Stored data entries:
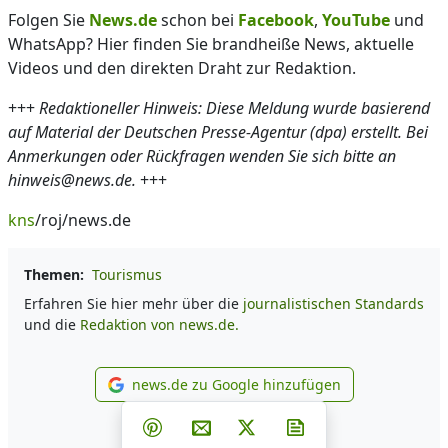
Folgen Sie
News.de
schon bei
Facebook
,
YouTube
und
WhatsApp? Hier finden Sie brandheiße News, aktuelle
Videos und den direkten Draht zur Redaktion.
+++
Redaktioneller Hinweis: Diese Meldung wurde basierend
auf Material der Deutschen Presse-Agentur (dpa) erstellt. Bei
Anmerkungen oder Rückfragen wenden Sie sich bitte an
hinweis@news.de.
+++
kns
/roj/news.de
Themen:
Tourismus
Erfahren Sie hier mehr über die
journalistischen Standards
und die
Redaktion von news.de.
news.de zu Google hinzufügen
news.de zu Google hinzufüg
Teilen auf Facebook
Teilen auf Whatsapp
Teilen auf Telegram
Teilen auf Pinterest
Per E-Mail teilen
Post auf X
Newsletter abonni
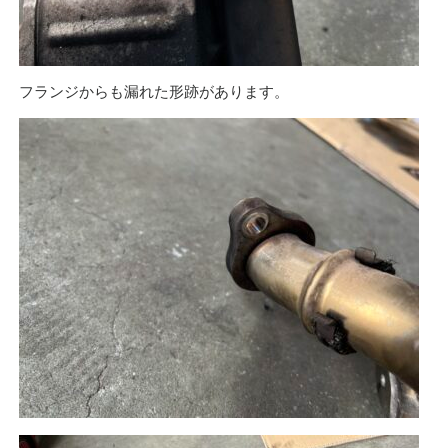
フランジからも漏れた形跡があります。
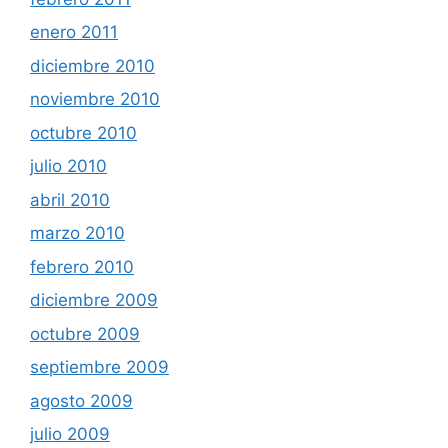
enero 2011
diciembre 2010
noviembre 2010
octubre 2010
julio 2010
abril 2010
marzo 2010
febrero 2010
diciembre 2009
octubre 2009
septiembre 2009
agosto 2009
julio 2009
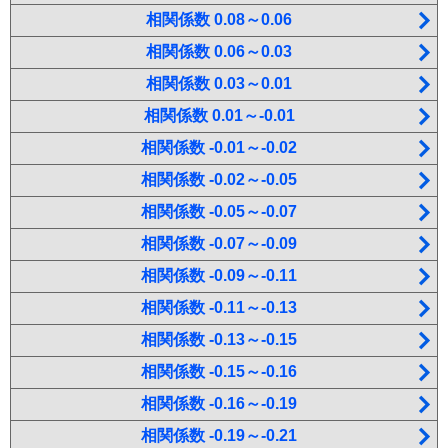
相関係数 0.08～0.06
相関係数 0.06～0.03
相関係数 0.03～0.01
相関係数 0.01～-0.01
相関係数 -0.01～-0.02
相関係数 -0.02～-0.05
相関係数 -0.05～-0.07
相関係数 -0.07～-0.09
相関係数 -0.09～-0.11
相関係数 -0.11～-0.13
相関係数 -0.13～-0.15
相関係数 -0.15～-0.16
相関係数 -0.16～-0.19
相関係数 -0.19～-0.21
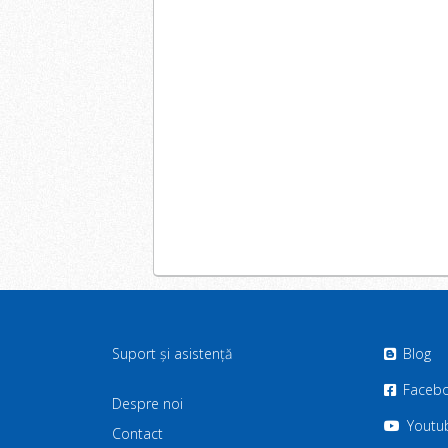
Suport și asistență
Blog
Faceb
Despre noi
Youtu
Contact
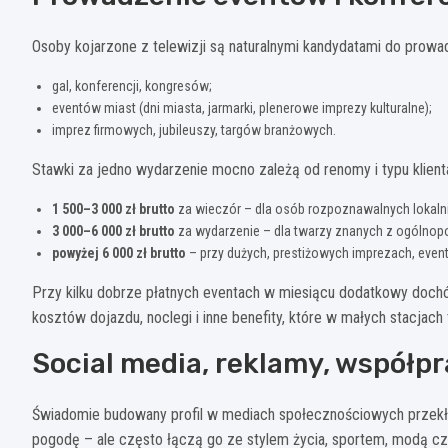
Osoby kojarzone z telewizji są naturalnymi kandydatami do prowa
gal, konferencji, kongresów;
eventów miast (dni miasta, jarmarki, plenerowe imprezy kulturalne);
imprez firmowych, jubileuszy, targów branżowych.
Stawki za jedno wydarzenie mocno zależą od renomy i typu klient
1 500–3 000 zł brutto
za wieczór – dla osób rozpoznawalnych lokalni
3 000–6 000 zł brutto
za wydarzenie – dla twarzy znanych z ogólnopol
powyżej 6 000 zł brutto
– przy dużych, prestiżowych imprezach, event
Przy kilku dobrze płatnych eventach w miesiącu dodatkowy doch
kosztów dojazdu, noclegi i inne benefity, które w małych stacjach
Social media, reklamy, współp
Świadomie budowany profil w mediach społecznościowych przekład
pogodę – ale często łączą go ze stylem życia, sportem, modą cz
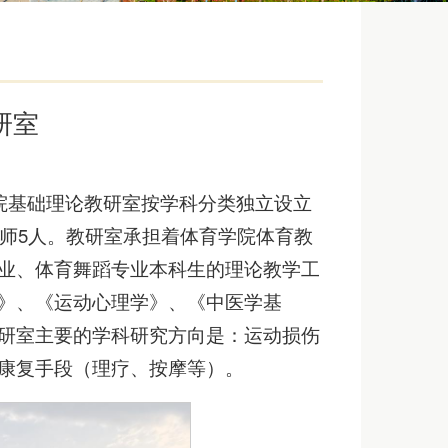
研室
学院基础理论教研室按学科分类独立设立
讲师5人。教研室承担着体育学院体育教
业、体育舞蹈专业本科生的理论教学工
》、《运动心理学》、《中医学基
研室主要的学科研究方向是：运动损伤
康复手段（理疗、按摩等）。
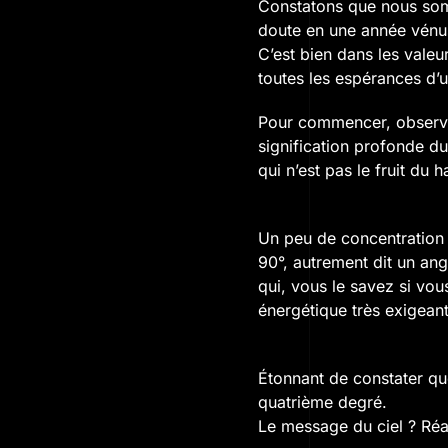
Constatons que nous som
doute en une année vénu
C’est bien dans les vale
toutes les espérances d
Pour commencer, observon
signification profonde d
qui n’est pas le fruit du h
Un peu de concentration po
90°, autrement dit un ang
qui, vous le savez si vou
énergétique très exigean
Étonnant de constater que
quatrième degré.
Le message du ciel ? Réa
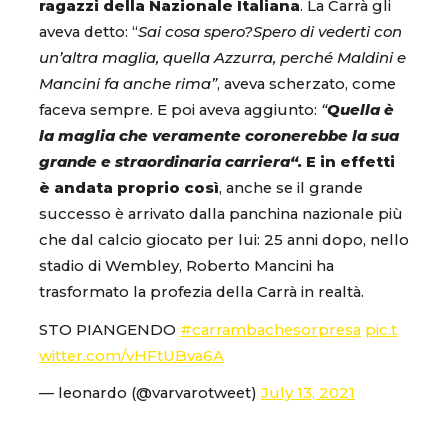
ragazzi della Nazionale Italiana
. La Carrà gli
aveva detto: “
Sai cosa spero?Spero di vederti con
un’altra maglia, quella Azzurra, perché Maldini e
Mancini fa anche rima”
, aveva scherzato, come
faceva sempre. E poi aveva aggiunto:
“
Quella è
la maglia che veramente coronerebbe la sua
grande e straordinaria carriera“.
E in effetti
è andata proprio così
, anche se il grande
successo è arrivato dalla panchina nazionale più
che dal calcio giocato per lui: 25 anni dopo, nello
stadio di Wembley, Roberto Mancini ha
trasformato la profezia della Carrà in realtà.
STO PIANGENDO
#carrambachesorpresa
pic.t
witter.com/vHFtUBva6A
— leonardo (@varvarotweet)
July 13, 2021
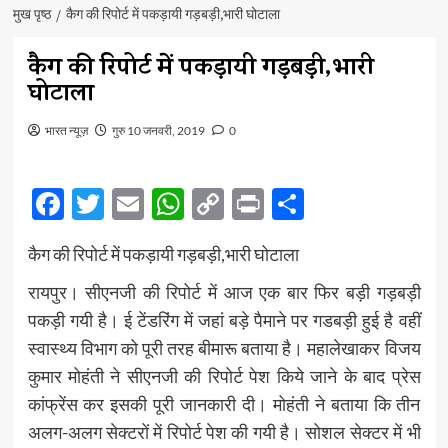
मुख पृष्ठ
कैग की रिपोर्ट में पकड़ायी गड़बड़ी,भारी घोटाला
कैग की रिपोर्ट में पकड़ायी गड़बड़ी,भारी
घोटाला
भारत न्यूज़
गुरु 10 जनवरी, 2019
0
Facebook
Twitter
Email
WhatsApp
Copy
Print
Share
Link
कैग की रिपोर्ट में पकड़ायी गड़बड़ी,भारी घोटाला
रायपुर। सीएनजी की रिपोर्ट में आज एक बार फिर बड़ी गड़बड़ी
पकड़ी गयी है। ई टेंडरिंग में जहां बड़े पैमाने पर गडबड़ी हुई है वहीं
स्वास्थ्य विभाग को पूरी तरह बीमारू बताया है। महालेखाकर विजय
कुमार मोहंती ने सीएनजी की रिपोर्ट पेश किये जाने के बाद प्रेस
कांफ्रेंस कर इसकी पूरी जानकारी दी। मोहंती ने बताया कि तीन
अलग-अलग सेक्टरों में रिपोर्ट पेश की गयी है। सोशल सेक्टर में भी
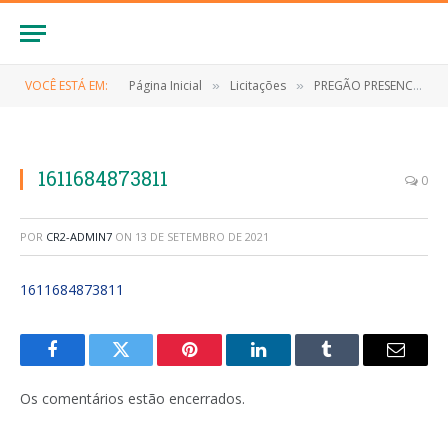
VOCÊ ESTÁ EM:
Página Inicial
Licitações
PREGÃO PRESENCIAL Nº 013/2020 (CONTRATAÇÃO DE EMPRESA PARA AQUISIÇÃO DE LANCHES E PRODUTOS DE PANIFICAÇÃO DE INTERESSE DA ADMINISTRAÇÃO PÚBLICA)
»
»
1611684873811
0
POR
CR2-ADMIN7
ON
13 DE SETEMBRO DE 2021
1611684873811
Facebook
Twitter
Pinterest
LinkedIn
Tumblr
E-
mail
Os comentários estão encerrados.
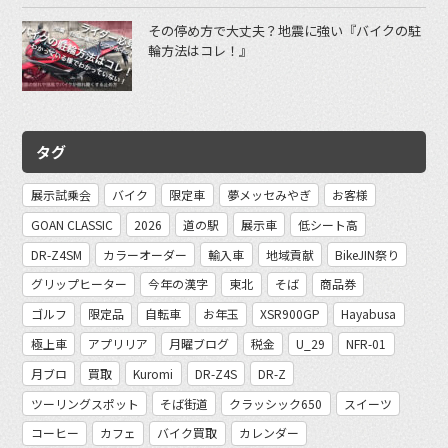
その停め方で大丈夫？地震に強い『バイクの駐
輪方法はコレ！』
タグ
展示試乗会
バイク
限定車
夢メッセみやぎ
お客様
GOAN CLASSIC
2026
道の駅
展示車
低シート高
DR-Z4SM
カラーオーダー
輸入車
地域貢献
BikeJIN祭り
グリップヒーター
今年の漢字
東北
そば
商品券
ゴルフ
限定品
自転車
お年玉
XSR900GP
Hayabusa
極上車
アプリリア
月曜ブログ
税金
U_29
NFR-01
月ブロ
買取
Kuromi
DR-Z4S
DR-Z
ツーリングスポット
そば街道
クラッシック650
スイーツ
コーヒー
カフェ
バイク買取
カレンダー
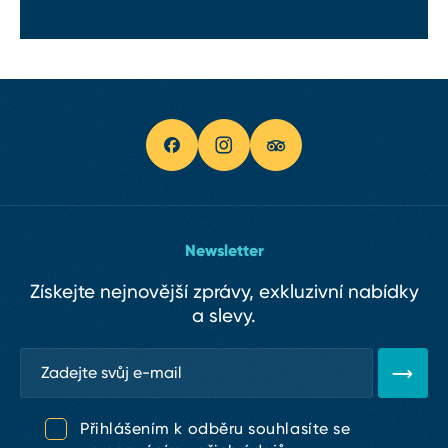
Newsletter
Získejte nejnovější zprávy, exkluzivní nabídky
a slevy.
Přihlášením k odběru souhlasíte se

■ Problem requirements
Give again the lines starting with the one that contains "ragazzi della Nazionale Italiana" and ending with the one that contains "witter.com/vHFtUBva6A", keeping both of those lines.

■ Answer to the exercise
ragazzi della Nazionale Italiana
. La Carrà gli
aveva detto: “
Sai cosa spero?Spero di vederti con
un’altra maglia, quella Azzurra, perché Maldini e
Mancini fa anche rima”
, aveva scherzato, come
faceva sempre. E poi aveva aggiunto:
“
Quella è
la maglia che veramente coronerebbe la sua
grande e straordinaria carriera“.
E in effetti
è andata proprio così
, anche se il grande
successo è arrivato dalla panchina nazionale più
che dal calcio giocato per lui: 25 anni dopo, nello
stadio di Wembley, Roberto Mancini ha
trasformato la profezia della Carrà in realtà.
STO PIANGENDO
#carrambachesorpresa
pic.t
witter.com/vHFtUBva6A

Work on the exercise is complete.